SP3 Diterbitkan karena Tidak Cukup Bukti

Terbaru, KPK mengumumkan telah menerbitkan Surat Perintah Penghentian Penyidikan (SP3) untuk kasus ini. Juru Bicara KPK, Budi Prasetyo, menyatakan bahwa penyidik tidak menemukan kecukupan bukti meskipun kasus ini telah berjalan lama dan melibatkan penetapan tersangka.

“Bahwa tempus perkaranya adalah 2009, dan setelah dilakukan pendalaman pada tahap penyidikan tidak ditemukan kecukupan bukti,” ujar Budi kepada wartawan pada Jumat, 26 Desember 2025.

Menurut Budi, SP3 diterbitkan untuk memberikan kepastian hukum kepada pihak-pihak terkait. KPK juga menyatakan tetap terbuka jika ada informasi lebih lanjut mengenai kasus ini.

“Sehingga KPK menerbitkan SP3 untuk memberikan kepastian hukum kepada pihak-pihak terkait. Kami terbuka, jika masyarakat memiliki kebaruan informasi yang terkait dengan perkara ini untuk dapat menyampaikannya kepada KPK,” tuturnya.

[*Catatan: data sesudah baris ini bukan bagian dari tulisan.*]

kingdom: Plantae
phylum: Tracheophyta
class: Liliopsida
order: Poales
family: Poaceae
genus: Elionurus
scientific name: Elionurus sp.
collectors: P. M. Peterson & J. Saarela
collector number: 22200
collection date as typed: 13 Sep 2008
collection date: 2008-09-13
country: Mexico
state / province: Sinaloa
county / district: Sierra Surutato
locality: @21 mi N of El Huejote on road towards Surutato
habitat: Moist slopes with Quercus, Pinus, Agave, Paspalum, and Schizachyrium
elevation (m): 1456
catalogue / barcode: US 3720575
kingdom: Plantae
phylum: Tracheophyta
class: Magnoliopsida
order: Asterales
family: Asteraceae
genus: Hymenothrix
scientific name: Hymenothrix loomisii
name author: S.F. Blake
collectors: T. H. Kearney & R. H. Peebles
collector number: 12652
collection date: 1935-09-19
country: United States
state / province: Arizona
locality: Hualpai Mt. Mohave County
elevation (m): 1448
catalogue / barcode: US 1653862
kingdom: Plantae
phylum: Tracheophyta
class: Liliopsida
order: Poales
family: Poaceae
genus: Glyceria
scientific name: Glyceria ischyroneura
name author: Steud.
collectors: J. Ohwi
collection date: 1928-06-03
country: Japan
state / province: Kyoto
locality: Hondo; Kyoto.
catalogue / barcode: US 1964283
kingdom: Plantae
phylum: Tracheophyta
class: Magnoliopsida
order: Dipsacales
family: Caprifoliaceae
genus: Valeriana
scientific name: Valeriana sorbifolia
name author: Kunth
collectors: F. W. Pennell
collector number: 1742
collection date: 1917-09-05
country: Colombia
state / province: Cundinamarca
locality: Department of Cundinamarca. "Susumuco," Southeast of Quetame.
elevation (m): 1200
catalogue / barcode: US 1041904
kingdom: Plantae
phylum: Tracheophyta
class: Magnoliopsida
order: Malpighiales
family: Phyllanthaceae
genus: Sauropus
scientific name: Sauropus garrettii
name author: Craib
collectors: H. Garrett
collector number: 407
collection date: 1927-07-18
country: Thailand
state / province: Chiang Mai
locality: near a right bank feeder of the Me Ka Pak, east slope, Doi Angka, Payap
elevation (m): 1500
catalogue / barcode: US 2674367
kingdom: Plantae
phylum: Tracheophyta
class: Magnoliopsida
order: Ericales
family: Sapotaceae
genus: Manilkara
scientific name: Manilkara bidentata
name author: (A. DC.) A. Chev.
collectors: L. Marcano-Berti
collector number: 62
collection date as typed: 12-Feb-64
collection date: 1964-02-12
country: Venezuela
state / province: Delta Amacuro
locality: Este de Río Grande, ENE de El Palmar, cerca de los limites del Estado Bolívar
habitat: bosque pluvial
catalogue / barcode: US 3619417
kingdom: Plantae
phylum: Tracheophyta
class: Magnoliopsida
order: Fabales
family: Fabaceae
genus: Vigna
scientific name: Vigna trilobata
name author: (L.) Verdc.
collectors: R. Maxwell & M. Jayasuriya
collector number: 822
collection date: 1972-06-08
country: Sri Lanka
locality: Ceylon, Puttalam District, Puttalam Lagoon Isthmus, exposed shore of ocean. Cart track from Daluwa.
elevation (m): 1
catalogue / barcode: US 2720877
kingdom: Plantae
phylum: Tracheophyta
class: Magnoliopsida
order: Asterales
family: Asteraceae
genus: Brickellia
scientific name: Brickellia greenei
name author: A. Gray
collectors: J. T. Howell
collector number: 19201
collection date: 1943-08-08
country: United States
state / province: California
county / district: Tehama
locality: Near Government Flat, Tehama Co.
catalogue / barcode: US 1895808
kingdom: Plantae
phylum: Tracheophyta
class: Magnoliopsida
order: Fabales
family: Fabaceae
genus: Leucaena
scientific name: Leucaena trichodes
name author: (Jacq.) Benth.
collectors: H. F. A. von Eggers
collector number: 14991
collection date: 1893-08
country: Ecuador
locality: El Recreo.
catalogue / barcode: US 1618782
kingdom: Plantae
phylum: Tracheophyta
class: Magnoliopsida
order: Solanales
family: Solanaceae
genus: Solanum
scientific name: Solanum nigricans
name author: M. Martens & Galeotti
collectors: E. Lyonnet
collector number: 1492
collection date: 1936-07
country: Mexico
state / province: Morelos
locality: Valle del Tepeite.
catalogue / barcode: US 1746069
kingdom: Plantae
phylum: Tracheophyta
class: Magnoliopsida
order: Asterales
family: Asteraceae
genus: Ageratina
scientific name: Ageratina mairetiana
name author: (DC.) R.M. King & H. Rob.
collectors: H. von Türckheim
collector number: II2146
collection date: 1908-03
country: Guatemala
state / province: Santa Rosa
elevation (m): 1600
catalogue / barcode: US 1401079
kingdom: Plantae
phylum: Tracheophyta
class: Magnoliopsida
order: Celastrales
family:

Penerbitan SP3 oleh KPK dimungkinkan setelah revisi Undang-Undang KPK pada tahun 2019, yang tertera dalam Pasal 40 UU Nomor 19 Tahun 2019 tentang Perubahan Ketiga atas Undang-Undang Nomor 30 Tahun 2002 tentang Komisi Pemberantasan Tindak Pidana Korupsi.